Job
Please format the part of the rows below that opens with the line containing "Citroën C5 X in" and closes with the line containing "lité entre électrique", both included, as a JSON list of strings with one string per line. Leave out blank lines and the pictures.

Provided records

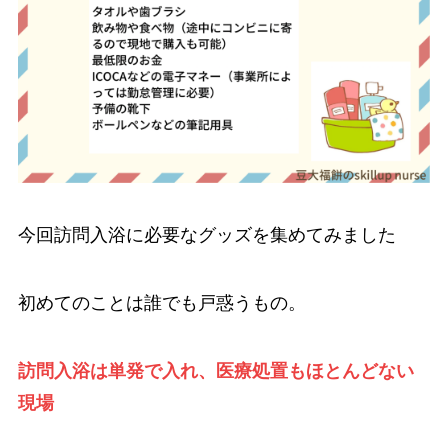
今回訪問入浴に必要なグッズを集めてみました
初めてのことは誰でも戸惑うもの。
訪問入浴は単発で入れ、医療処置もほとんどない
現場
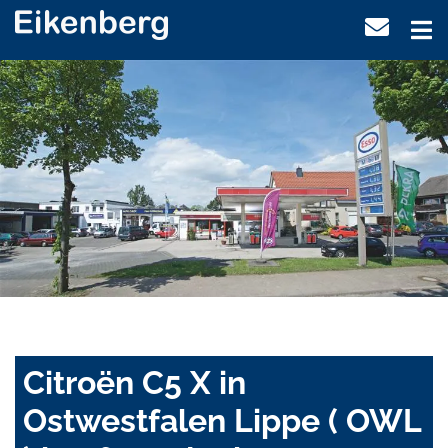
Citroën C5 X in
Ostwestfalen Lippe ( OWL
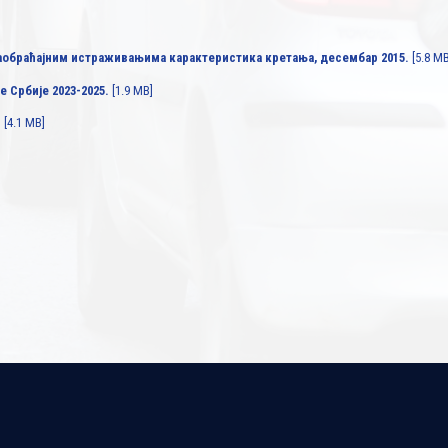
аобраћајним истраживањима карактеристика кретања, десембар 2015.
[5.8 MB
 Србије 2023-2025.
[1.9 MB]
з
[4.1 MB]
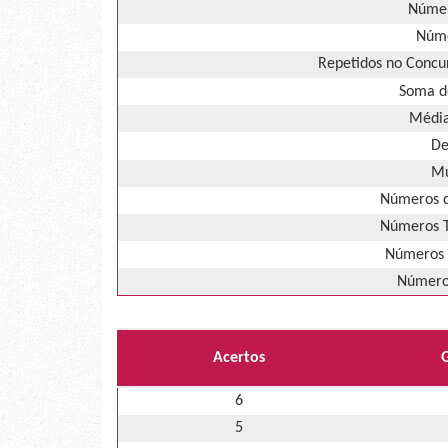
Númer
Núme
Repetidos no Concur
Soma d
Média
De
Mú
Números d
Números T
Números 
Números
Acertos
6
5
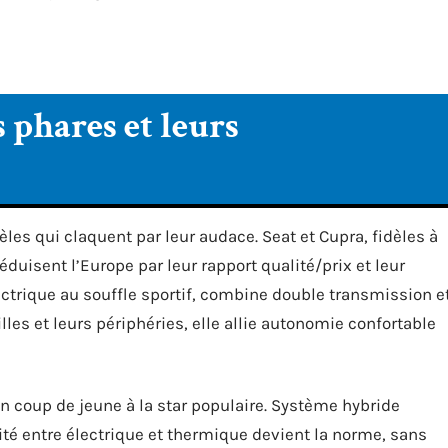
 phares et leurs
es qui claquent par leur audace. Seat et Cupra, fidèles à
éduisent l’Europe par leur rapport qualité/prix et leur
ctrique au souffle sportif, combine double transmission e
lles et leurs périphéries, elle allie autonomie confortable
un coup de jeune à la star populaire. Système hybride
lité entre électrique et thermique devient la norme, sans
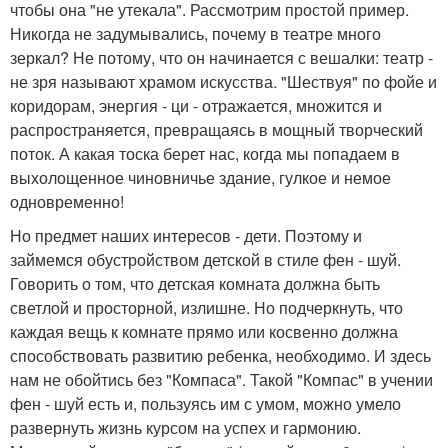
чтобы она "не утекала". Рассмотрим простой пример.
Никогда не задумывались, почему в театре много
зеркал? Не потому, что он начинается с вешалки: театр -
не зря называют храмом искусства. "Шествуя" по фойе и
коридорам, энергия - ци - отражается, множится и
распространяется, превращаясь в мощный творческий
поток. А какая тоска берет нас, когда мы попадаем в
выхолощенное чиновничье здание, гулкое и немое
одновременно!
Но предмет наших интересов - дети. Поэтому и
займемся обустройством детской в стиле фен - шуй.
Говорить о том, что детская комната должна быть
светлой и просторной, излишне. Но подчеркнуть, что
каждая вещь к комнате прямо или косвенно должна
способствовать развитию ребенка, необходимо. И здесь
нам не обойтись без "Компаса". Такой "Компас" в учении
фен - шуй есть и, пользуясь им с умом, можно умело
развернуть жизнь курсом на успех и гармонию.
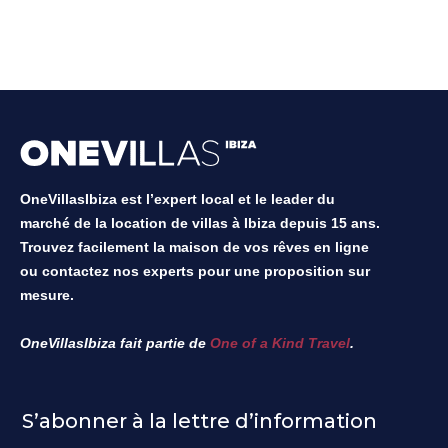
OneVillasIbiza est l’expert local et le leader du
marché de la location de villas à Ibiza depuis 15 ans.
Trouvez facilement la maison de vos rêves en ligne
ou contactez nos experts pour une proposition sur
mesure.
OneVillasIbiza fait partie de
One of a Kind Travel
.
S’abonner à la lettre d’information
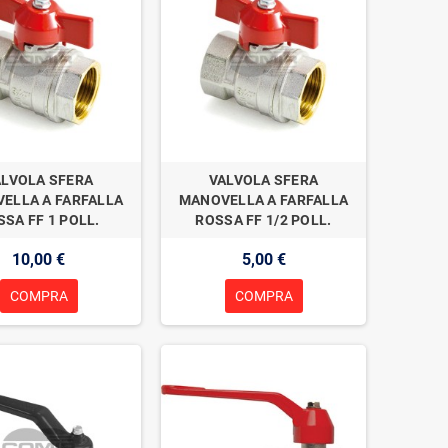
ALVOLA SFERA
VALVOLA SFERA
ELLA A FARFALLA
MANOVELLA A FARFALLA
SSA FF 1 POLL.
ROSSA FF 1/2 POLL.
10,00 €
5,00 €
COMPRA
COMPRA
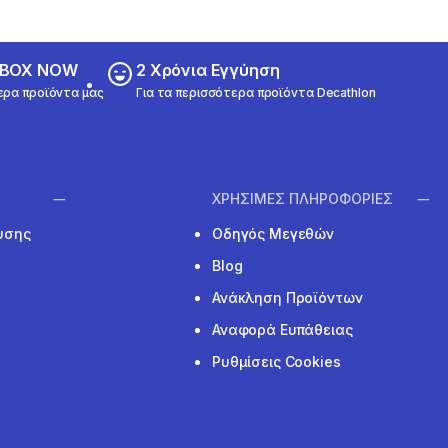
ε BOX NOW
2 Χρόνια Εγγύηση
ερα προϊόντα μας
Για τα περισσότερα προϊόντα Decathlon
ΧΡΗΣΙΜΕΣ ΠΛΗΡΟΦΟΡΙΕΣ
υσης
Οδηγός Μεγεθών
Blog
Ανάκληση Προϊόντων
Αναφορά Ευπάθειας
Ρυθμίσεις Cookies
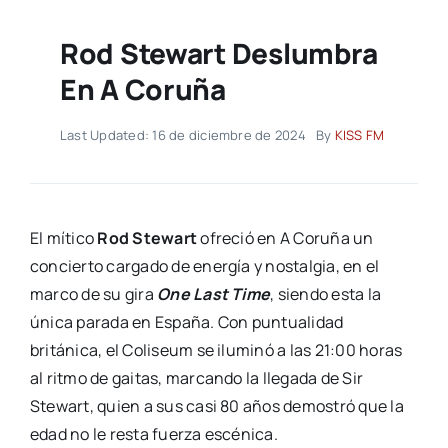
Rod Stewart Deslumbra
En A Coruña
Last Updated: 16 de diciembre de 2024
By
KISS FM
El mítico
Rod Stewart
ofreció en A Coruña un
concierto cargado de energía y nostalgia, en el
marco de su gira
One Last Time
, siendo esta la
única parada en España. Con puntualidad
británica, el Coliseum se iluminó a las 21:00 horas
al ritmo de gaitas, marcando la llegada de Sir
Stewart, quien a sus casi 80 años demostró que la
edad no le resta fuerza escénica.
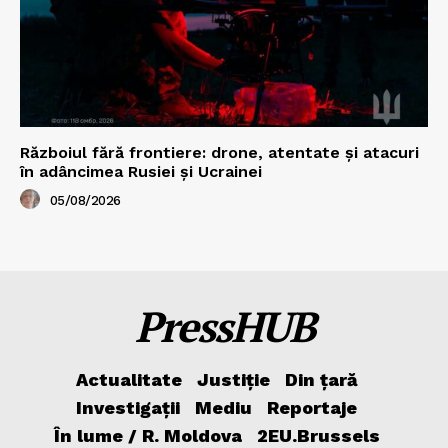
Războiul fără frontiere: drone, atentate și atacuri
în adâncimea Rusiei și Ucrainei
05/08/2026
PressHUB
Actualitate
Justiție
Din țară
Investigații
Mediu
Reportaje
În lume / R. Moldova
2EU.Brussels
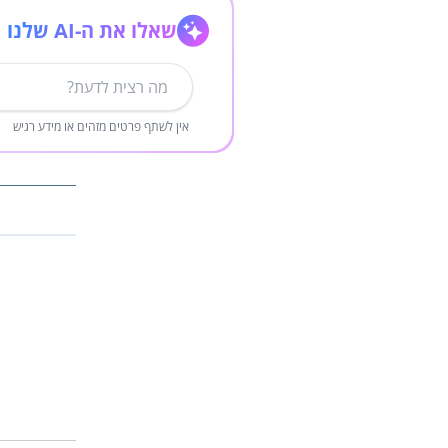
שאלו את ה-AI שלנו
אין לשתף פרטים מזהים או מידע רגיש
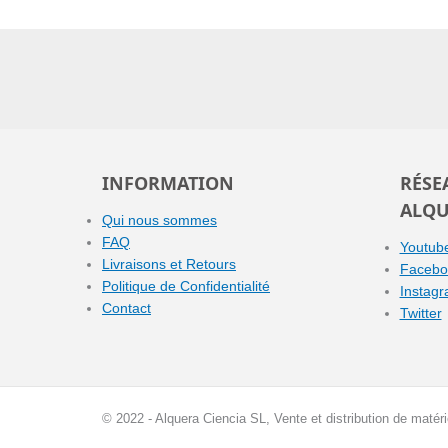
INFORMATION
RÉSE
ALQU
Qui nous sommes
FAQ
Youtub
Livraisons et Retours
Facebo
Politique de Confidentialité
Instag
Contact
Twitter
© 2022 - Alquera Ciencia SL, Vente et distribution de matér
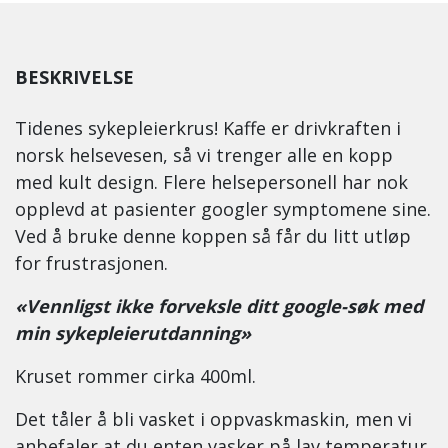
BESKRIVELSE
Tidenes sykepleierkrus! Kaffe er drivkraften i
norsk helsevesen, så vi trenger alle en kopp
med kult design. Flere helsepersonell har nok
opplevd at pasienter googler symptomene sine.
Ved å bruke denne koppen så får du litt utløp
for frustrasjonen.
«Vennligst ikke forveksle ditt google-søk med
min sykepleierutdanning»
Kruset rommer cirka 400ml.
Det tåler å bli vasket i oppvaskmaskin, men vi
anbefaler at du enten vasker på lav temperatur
==
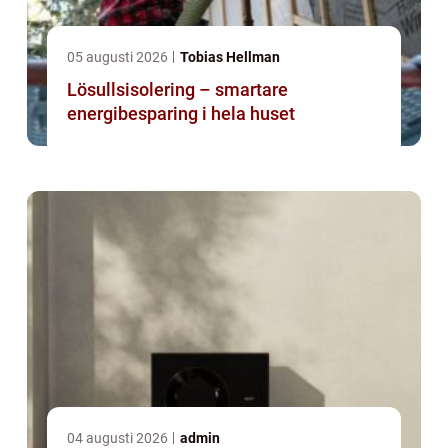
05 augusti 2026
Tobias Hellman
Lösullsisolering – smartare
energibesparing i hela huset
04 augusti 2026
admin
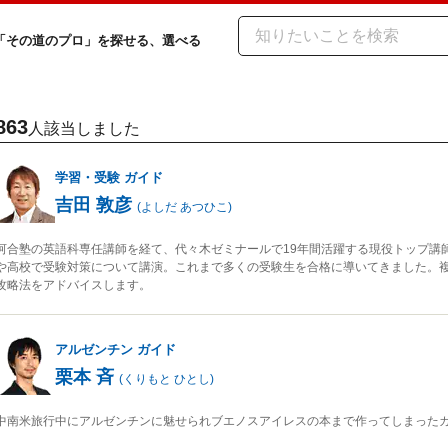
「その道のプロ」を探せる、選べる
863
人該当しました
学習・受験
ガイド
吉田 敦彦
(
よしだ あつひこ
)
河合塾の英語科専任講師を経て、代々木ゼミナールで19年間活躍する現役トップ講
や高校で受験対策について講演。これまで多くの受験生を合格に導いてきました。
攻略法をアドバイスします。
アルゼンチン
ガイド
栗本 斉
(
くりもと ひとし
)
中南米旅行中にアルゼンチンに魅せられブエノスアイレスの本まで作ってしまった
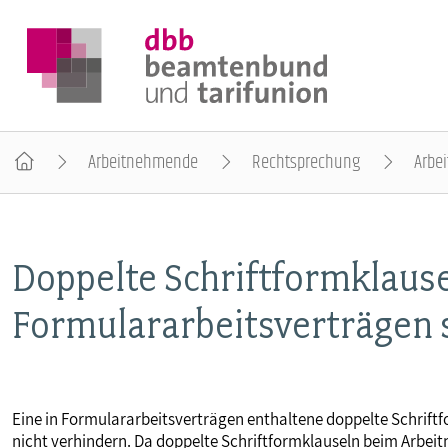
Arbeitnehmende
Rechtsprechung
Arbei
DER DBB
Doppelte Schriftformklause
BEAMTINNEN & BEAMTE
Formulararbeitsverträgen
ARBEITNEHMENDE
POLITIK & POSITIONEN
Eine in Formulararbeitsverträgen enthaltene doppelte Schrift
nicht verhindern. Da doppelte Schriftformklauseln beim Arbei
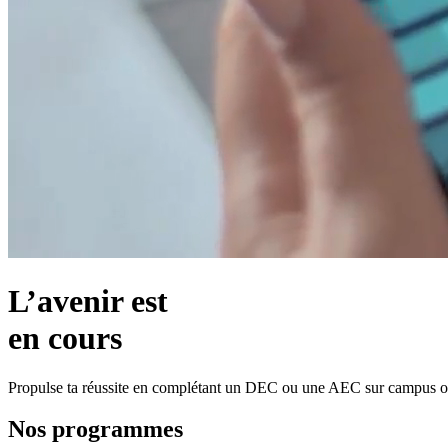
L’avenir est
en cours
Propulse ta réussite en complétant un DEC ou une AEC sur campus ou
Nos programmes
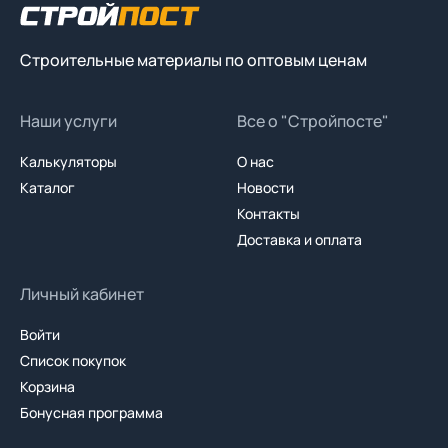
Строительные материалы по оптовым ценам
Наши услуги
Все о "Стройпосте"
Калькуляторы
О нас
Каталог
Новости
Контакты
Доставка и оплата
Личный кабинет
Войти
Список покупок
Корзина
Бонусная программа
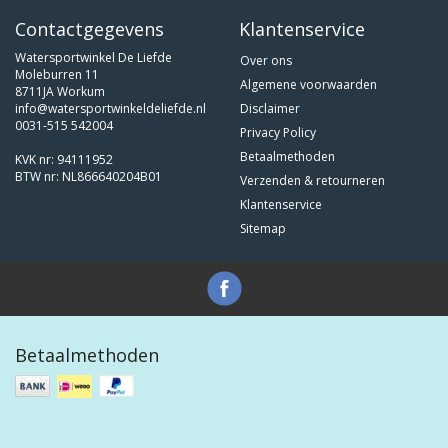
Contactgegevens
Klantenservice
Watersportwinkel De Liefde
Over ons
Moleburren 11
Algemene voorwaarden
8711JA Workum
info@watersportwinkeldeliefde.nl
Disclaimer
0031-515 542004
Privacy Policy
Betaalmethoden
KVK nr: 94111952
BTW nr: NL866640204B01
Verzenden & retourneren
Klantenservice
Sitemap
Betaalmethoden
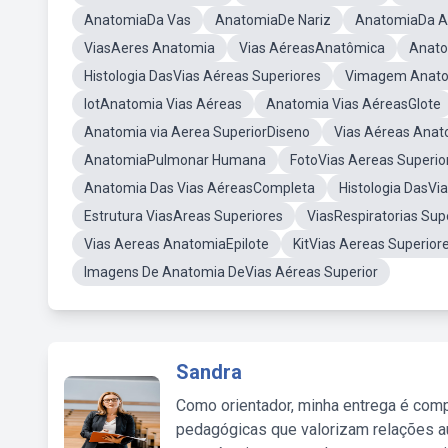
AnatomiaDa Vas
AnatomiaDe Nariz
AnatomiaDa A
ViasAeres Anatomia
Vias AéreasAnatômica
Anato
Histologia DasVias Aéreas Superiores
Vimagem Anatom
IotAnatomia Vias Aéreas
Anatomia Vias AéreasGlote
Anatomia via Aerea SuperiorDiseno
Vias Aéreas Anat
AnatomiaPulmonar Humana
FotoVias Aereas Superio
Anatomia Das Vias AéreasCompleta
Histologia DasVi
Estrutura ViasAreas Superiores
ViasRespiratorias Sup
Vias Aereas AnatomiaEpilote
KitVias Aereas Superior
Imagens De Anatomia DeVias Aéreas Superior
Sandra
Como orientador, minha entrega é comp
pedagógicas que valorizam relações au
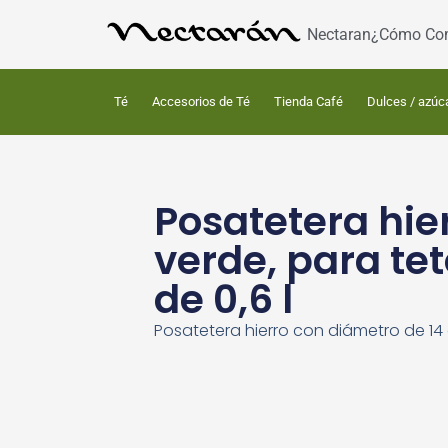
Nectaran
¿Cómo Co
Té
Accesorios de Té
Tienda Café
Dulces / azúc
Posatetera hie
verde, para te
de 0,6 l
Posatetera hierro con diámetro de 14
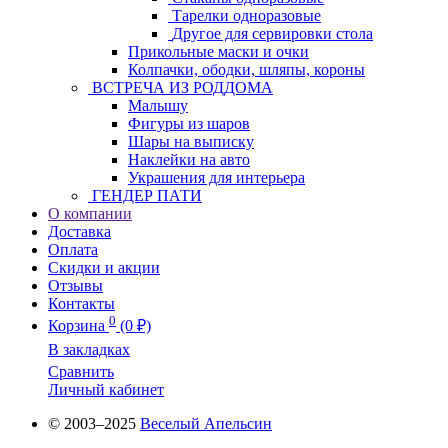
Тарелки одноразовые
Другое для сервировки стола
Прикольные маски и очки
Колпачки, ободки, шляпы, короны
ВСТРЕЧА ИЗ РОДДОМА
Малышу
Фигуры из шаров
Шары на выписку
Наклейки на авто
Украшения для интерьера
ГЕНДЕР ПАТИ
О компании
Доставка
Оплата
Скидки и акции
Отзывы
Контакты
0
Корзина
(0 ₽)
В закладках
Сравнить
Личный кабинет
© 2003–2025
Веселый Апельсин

Written reply
[
  "Citroën C5 X in",
  "Ostwestfalen Lippe ( OWL",
  "аобраћајним истраживањима карактеристика кретања, десембар 2015.",
  "[5.8 MB",
  " Србије 2023-2025.",
  "[1.9 MB]",
  "з",
  "[4.1 MB]",
  "Númer",
  "Núme",
  "Repetidos no Concur",
  "Soma d",
  "Média",
  "De",
  "Mú",
  "Números d",
  "Números T",
  "Números ",
  "Números",
  "Acertos",
  "6",
  "5",
  " phares et leurs",
  "es qui claquent par leur audace. Seat et Cupra, fidèles à",
  "éduisent l’Europe par leur rapport qualité/prix et leur",
  "ctrique au souffle sportif, combine double transmission e",
  "lles et leurs périphéries, elle allie autonomie confortable",
  "un coup de jeune à la star populaire. Système hybride",
  "lité entre électrique et thermique devient la norme, sans"
]